In countries with higher cigarette consumption and fewer societal factors that can make JUULing go viral among vulnerable youth, the company will likely face higher take-up rates among existing smokers and less of a gateway effect among non-smoking teens. The two will combine to weigh the balance decisively towards vastly beneficial net effects on public health.
Thankfully, JUUL has set its sights on achieving just that with its latest round of financing, estimated to cash in $1.2 billion in venture capital and bring the firm’s valuation on par with Silicon Valley hallmarks such as Snapchat and Lyft. This week, the UK will become JUUL’s first EU market, with devices sold across 250 vendors for the equivalent of $40.
To be sure, the EU’s Tobacco Products Directive has only allowed a lighter version of the US prototype with 1.7 percent nicotine, relative to 5 percent in pods sold stateside, somewhat lowering the incentive barriers to returning smokers and for existing ones to take up JUUL. However, the UK government’s proactive approach to the vaping transition was likely the triggering factor to JUUL tackling the UK first.
In February, a Public Health England’s review of scientific evidence similar to NASEM’s was rather more emphatic: it found e-cigs to be 95 percent less harmful, with 20,000 people transitioning every year.
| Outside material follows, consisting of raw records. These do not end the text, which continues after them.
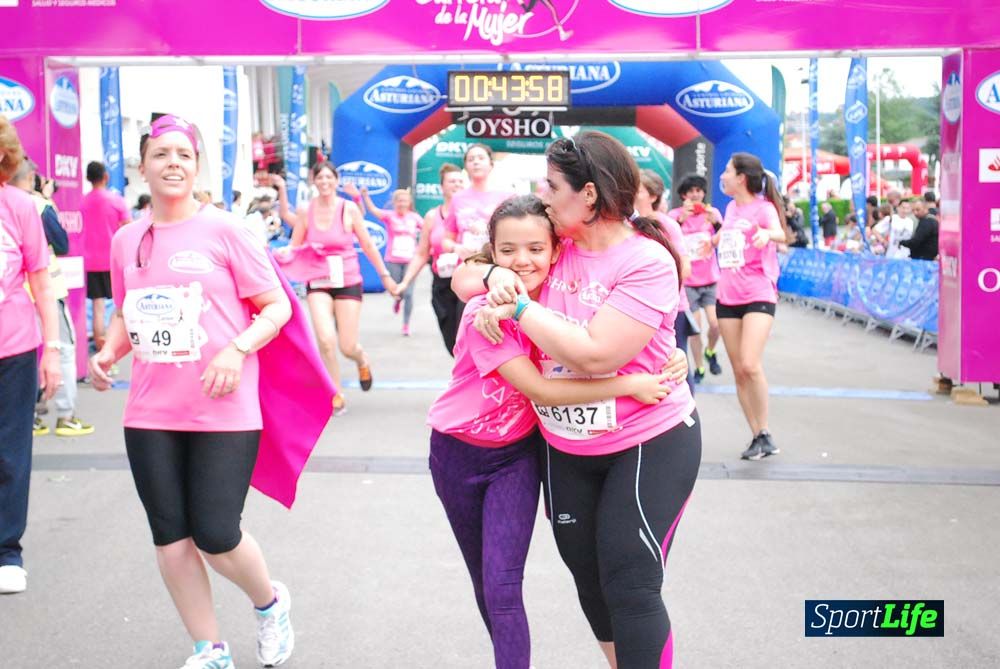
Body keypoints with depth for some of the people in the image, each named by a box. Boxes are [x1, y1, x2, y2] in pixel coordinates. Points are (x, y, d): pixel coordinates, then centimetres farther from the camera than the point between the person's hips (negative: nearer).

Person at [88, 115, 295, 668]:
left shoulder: (222, 231, -6)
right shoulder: (125, 240, 7)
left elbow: (277, 305, -4)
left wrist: (237, 349, -19)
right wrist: (108, 352, 1)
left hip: (222, 412, -5)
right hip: (150, 414, 5)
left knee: (215, 536, -4)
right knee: (170, 538, 8)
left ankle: (270, 604, 30)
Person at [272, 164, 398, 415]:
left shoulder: (349, 209, -5)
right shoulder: (305, 211, 0)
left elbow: (368, 245, 3)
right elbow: (294, 248, 7)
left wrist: (385, 275, 6)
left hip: (348, 283, -1)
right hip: (318, 284, 1)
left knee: (348, 347, -1)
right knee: (326, 340, -18)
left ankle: (363, 361, 38)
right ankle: (337, 395, 2)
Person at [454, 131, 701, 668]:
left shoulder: (647, 262, -20)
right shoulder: (554, 247, 0)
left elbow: (594, 354, -30)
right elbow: (462, 277, 7)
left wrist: (517, 306, -22)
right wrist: (496, 278, -17)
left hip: (650, 443, -7)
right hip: (565, 447, 7)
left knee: (630, 587, -9)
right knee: (588, 577, 16)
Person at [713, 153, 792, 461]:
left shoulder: (763, 207, -8)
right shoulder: (731, 208, 13)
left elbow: (781, 234, -30)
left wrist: (767, 234, -50)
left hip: (758, 296, -7)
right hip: (728, 297, 7)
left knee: (751, 366, -20)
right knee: (739, 372, 4)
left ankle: (765, 433, -3)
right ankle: (756, 437, 12)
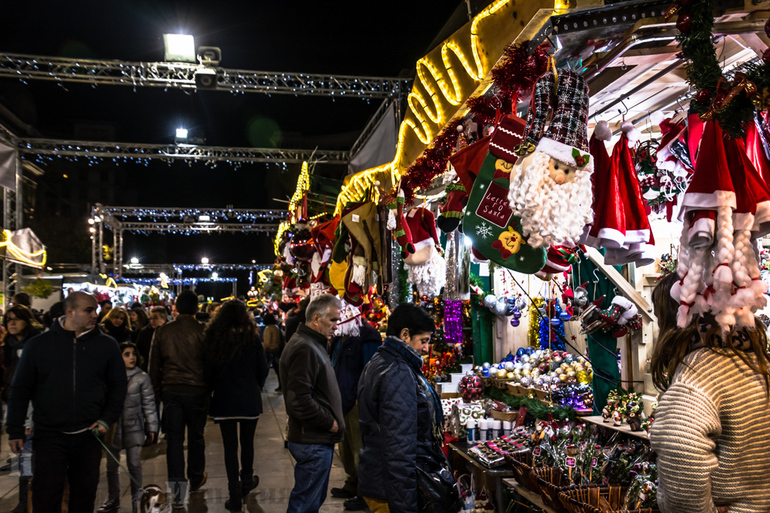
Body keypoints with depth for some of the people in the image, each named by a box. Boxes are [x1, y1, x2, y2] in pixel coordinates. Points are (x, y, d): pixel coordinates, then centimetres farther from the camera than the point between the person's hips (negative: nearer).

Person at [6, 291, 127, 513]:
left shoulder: (107, 345, 1)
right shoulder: (38, 344, 0)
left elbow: (118, 385, 8)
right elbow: (20, 389, 4)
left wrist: (107, 419, -3)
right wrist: (15, 430, 1)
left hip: (88, 435, 1)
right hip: (48, 435, -1)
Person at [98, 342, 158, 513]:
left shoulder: (142, 377, -3)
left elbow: (148, 403, 0)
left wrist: (152, 427, -1)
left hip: (134, 427, -2)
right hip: (113, 426, 2)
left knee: (134, 464, -1)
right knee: (112, 465, 13)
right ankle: (113, 499, 29)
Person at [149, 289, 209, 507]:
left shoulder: (162, 331, 1)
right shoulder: (203, 331, -9)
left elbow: (154, 366, 7)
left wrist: (158, 391, 17)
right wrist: (210, 388, 10)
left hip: (171, 391, 2)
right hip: (197, 391, -1)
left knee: (174, 438, 5)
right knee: (196, 436, 14)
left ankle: (177, 490, 1)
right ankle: (196, 479, 30)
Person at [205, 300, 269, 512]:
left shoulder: (212, 339, -5)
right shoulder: (251, 338, -9)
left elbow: (208, 370, -1)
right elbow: (263, 370, -4)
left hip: (224, 399, 1)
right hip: (249, 399, 0)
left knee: (230, 446, 6)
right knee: (247, 442, 17)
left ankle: (235, 494, 8)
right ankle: (246, 481, 34)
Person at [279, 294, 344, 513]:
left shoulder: (312, 344, 14)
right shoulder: (305, 349, -21)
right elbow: (299, 401, -28)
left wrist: (333, 420, 12)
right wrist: (330, 423, -16)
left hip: (318, 438, 11)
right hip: (313, 442, -11)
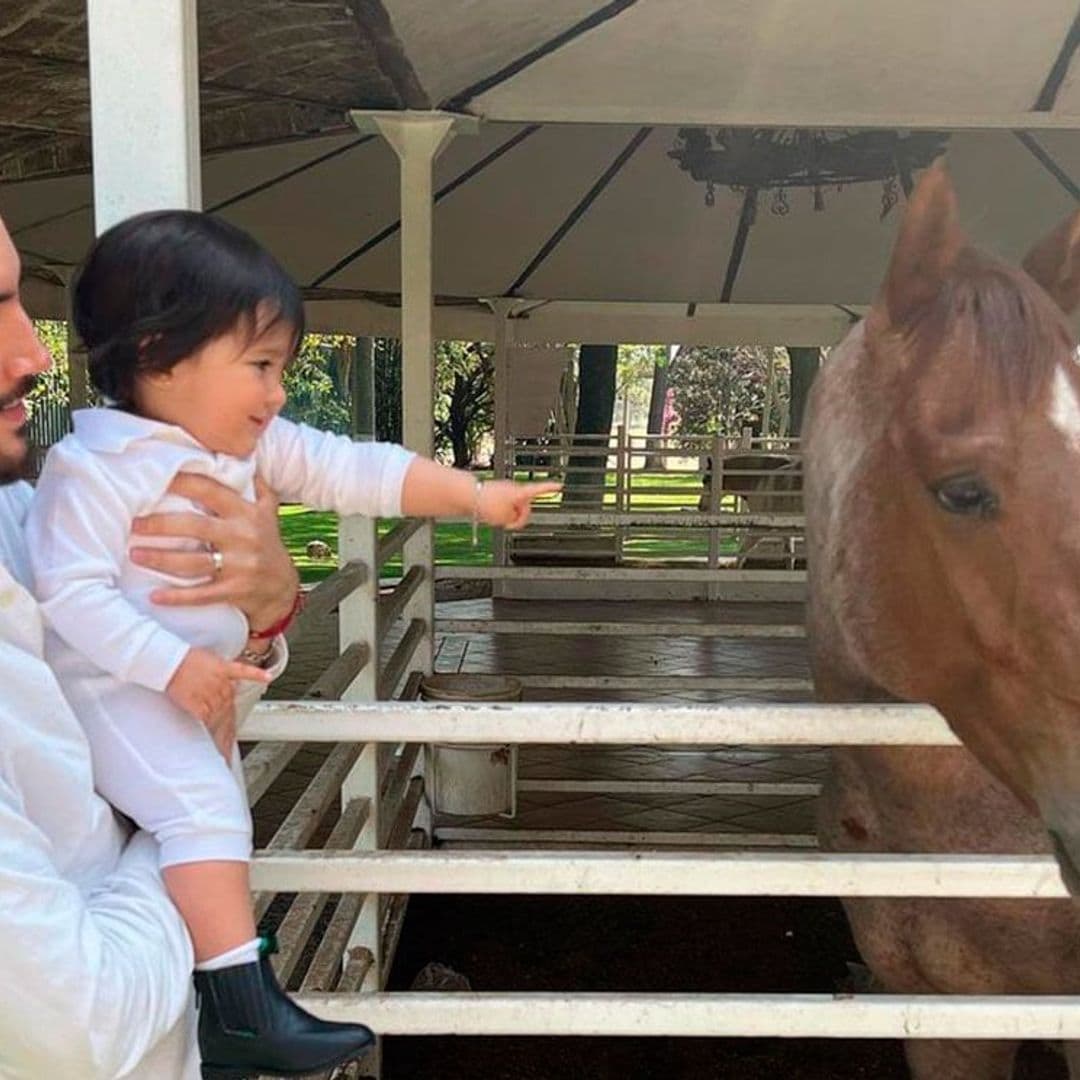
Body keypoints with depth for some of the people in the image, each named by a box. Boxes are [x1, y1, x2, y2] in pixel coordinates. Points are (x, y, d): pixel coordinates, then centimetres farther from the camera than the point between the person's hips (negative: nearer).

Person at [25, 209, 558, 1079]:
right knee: (203, 809, -24)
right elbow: (70, 590, -25)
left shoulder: (254, 444, -1)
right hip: (120, 685, -9)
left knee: (211, 807, 19)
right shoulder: (98, 465, -22)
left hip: (205, 673, 9)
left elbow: (356, 471, -2)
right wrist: (171, 663, -31)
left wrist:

The same arm of the UK’s Health Department has advocated for e-cigs to be sold and permitted to use in hospitals, as well as subject to quit-smoking aid prescription.
If JUUL successfully raises the capital to launch a truly global consumer product, it is likely to drive more smokers away from the habit and fewer non-smoking teens into it. That is good news for healthcare spending and for smokers worldwide who are desperate to quit.